Knowledge Graphs in Banking

Graph databases that model customers, accounts, loans, and branches as nodes and relationships — enabling relationship-based queries that are impossible in relational tables.

Overview

What · How · Why · Where · Importance

What

A knowledge graph is a network of entities (nodes) and their relationships (edges). In banking: Customers → Accounts → Loans → Branches, with relationships carrying transaction history, ownership stakes, and policy metadata.

How

Graph databases like Neo4j store and query this structure natively. The Cypher query language traverses relationships in milliseconds — no expensive JOINs across normalized tables.

Why

Relational tables are terrible at "find all entities connected to this customer within 3 hops." That pattern is exactly what AML fraud detection and customer 360 require.

🏠

Where

AML network analysis, KYC entity resolution, customer 360 profiling, product recommendation, correspondent banking risk, and AI agent query backends.

Importance

Knowledge graphs are the substrate on which AI agents operate. They provide the structured, relationship-rich context that LLMs need to answer banking questions accurately without hallucinating.

Comparison

Graph vs Relational — When to Use Which

Query Type Relational (SQL) Graph (Cypher)
Customer total exposure 3-table JOIN — feasible 1-hop traversal — fast
Find all accounts at same branch WHERE clause — easy Pattern match — easy
Customers with both savings + overdue loan Complex JOIN + subquery Simple 2-hop pattern
AML: who shares a phone with a flagged customer Self-JOIN across millions of rows Direct edge traversal
Aggregated balance report GROUP BY — optimal Possible, but not native strength
Structure

Banking Knowledge Graph Schema

Nodes, properties, and relationships that capture the banking domain.

👥 Customer Node

Properties: cust_id, name, city, kyc_status, risk_category. The anchor entity — everything else connects through Customer.

💵 Account Nodes

SavingsAccount: acct_no, bal_amt, open_date, status.
CurrentAccount: same structure, different type label enabling type-specific policies.

📈 LoanAccount Node

Properties: loan_id, principal_amt, outstanding_amt, overdue_days, loan_type. overdue_days > 90 → NPA flag.

🏠 Branch Node

Properties: branch_code, city, region. Used for geographic concentration risk analysis — which branch has highest PAR.

→ OWNS Relationship

(Customer)-[:OWNS]->(SavingsAccount)
(Customer)-[:OWNS]->(LoanAccount)
The ownership edge carries since date for temporal queries.

→ HELD_AT / DISBURSED_AT

(Account)-[:HELD_AT]->(Branch)
(LoanAccount)-[:DISBURSED_AT]->(Branch)
Branch-level concentration analysis and geographic risk heatmaps.

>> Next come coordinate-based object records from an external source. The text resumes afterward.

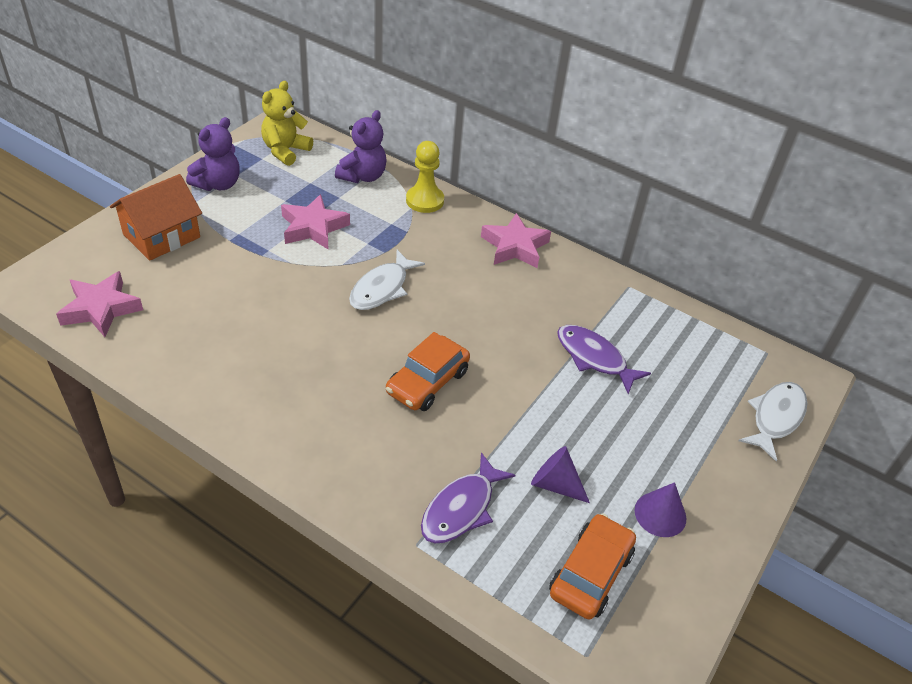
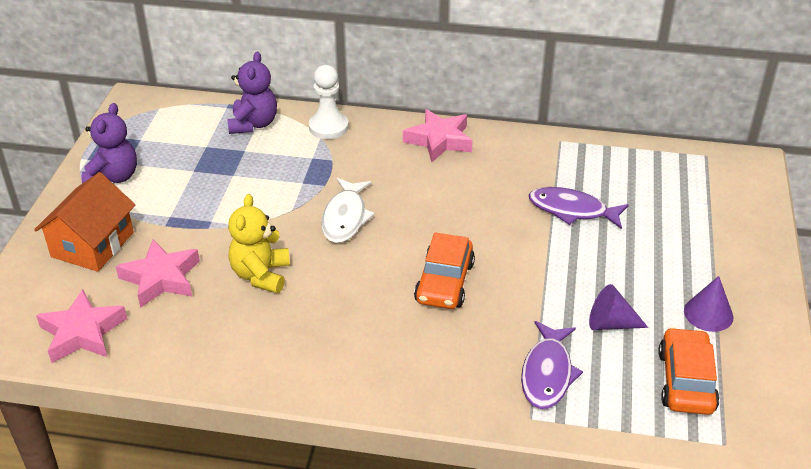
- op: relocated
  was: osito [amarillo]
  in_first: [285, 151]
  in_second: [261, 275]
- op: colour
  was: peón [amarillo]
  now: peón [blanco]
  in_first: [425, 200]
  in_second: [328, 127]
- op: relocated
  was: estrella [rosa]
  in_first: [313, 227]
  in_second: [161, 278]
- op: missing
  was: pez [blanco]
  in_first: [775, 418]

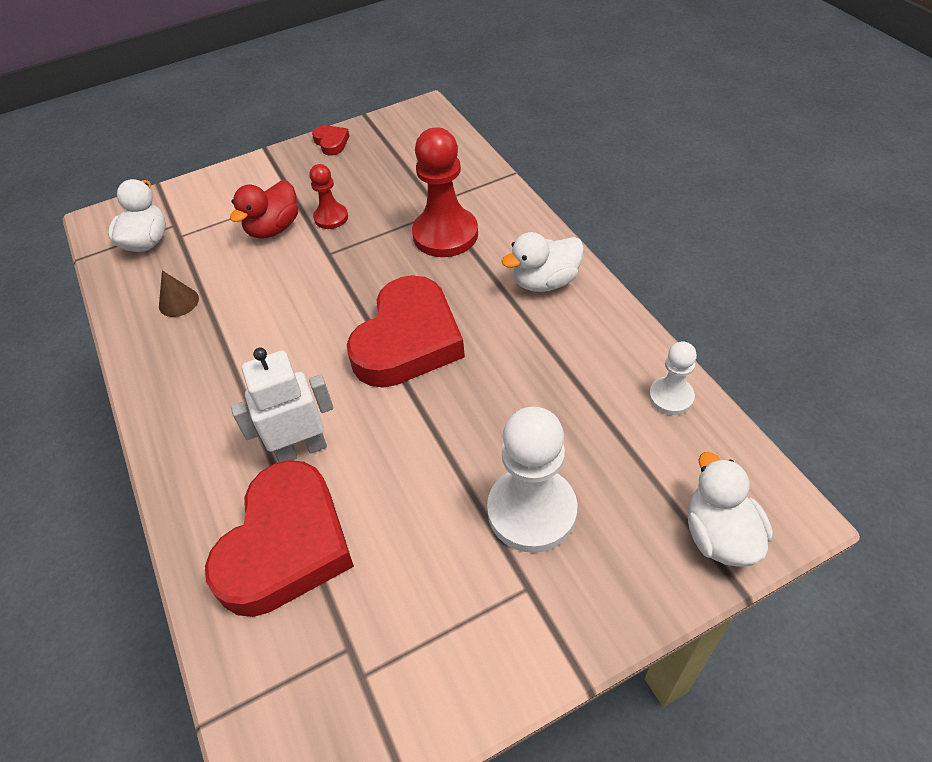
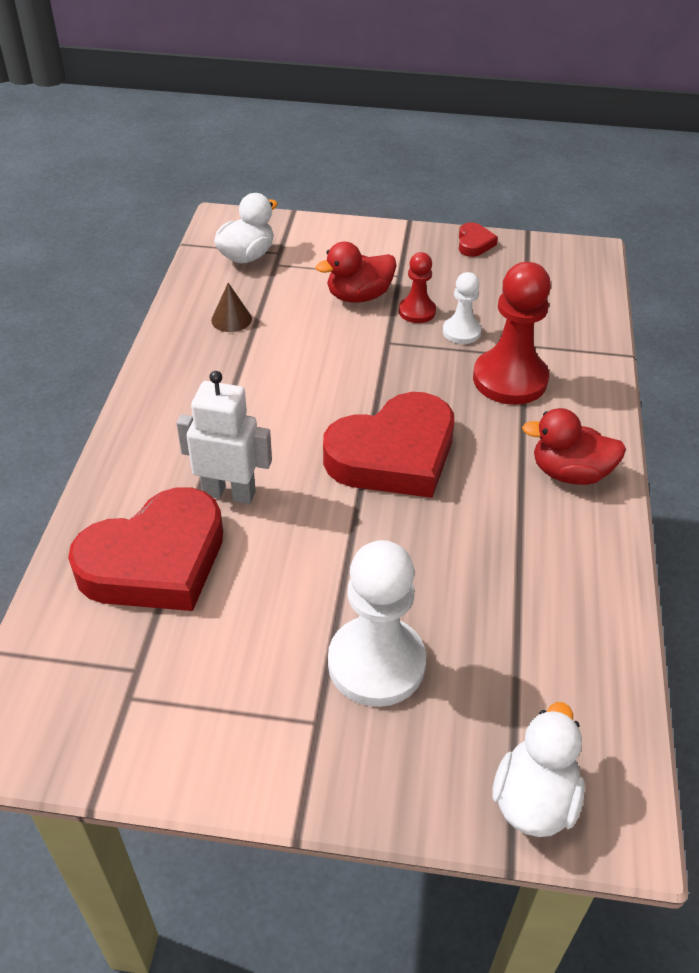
- op: colour
  was: pato [blanco]
  now: pato [rojo]
  in_first: [545, 282]
  in_second: [569, 473]
- op: relocated
  was: peón [blanco]
  in_first: [671, 397]
  in_second: [461, 332]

🔍 Banking Use Cases for Knowledge Graphs

Example Cypher Queries
// Customer total financial exposure
MATCH (c:Customer {cust_id: 'CUST_0042'})-[:OWNS]->(a)
RETURN c.name,
       sum(a.bal_amt + coalesce(a.outstanding_amt, 0)) AS total_exposure

// Customers with savings AND overdue loan
MATCH (c:Customer)-[:OWNS]->(s:SavingsAccount),
      (c)-[:OWNS]->(l:LoanAccount)
WHERE l.overdue_days > 0
RETURN count(DISTINCT c) AS at_risk_customers

// Branch with highest portfolio at risk
MATCH (l:LoanAccount)-[:DISBURSED_AT]->(b:Branch)
WITH b, sum(l.outstanding_amt) AS total_outstanding,
        sum(CASE WHEN l.overdue_days > 0 THEN l.outstanding_amt ELSE 0 END) AS overdue_amt
RETURN b.branch_code, round(overdue_amt * 100.0 / total_outstanding, 2) AS par_pct
ORDER BY par_pct DESC LIMIT 5
🔧 In the Demo

Neo4j + knowledge_graph/load_graph.py

The demo loads all 1 000 customers, 1 000 accounts, 500 loans, and branches from PostgreSQL into Neo4j using load_graph.py. Relationships are created with MERGE for idempotency. The AI agent then uses Ollama to generate Cypher queries and executes them against this graph — answering natural language questions with provenance of which nodes were traversed.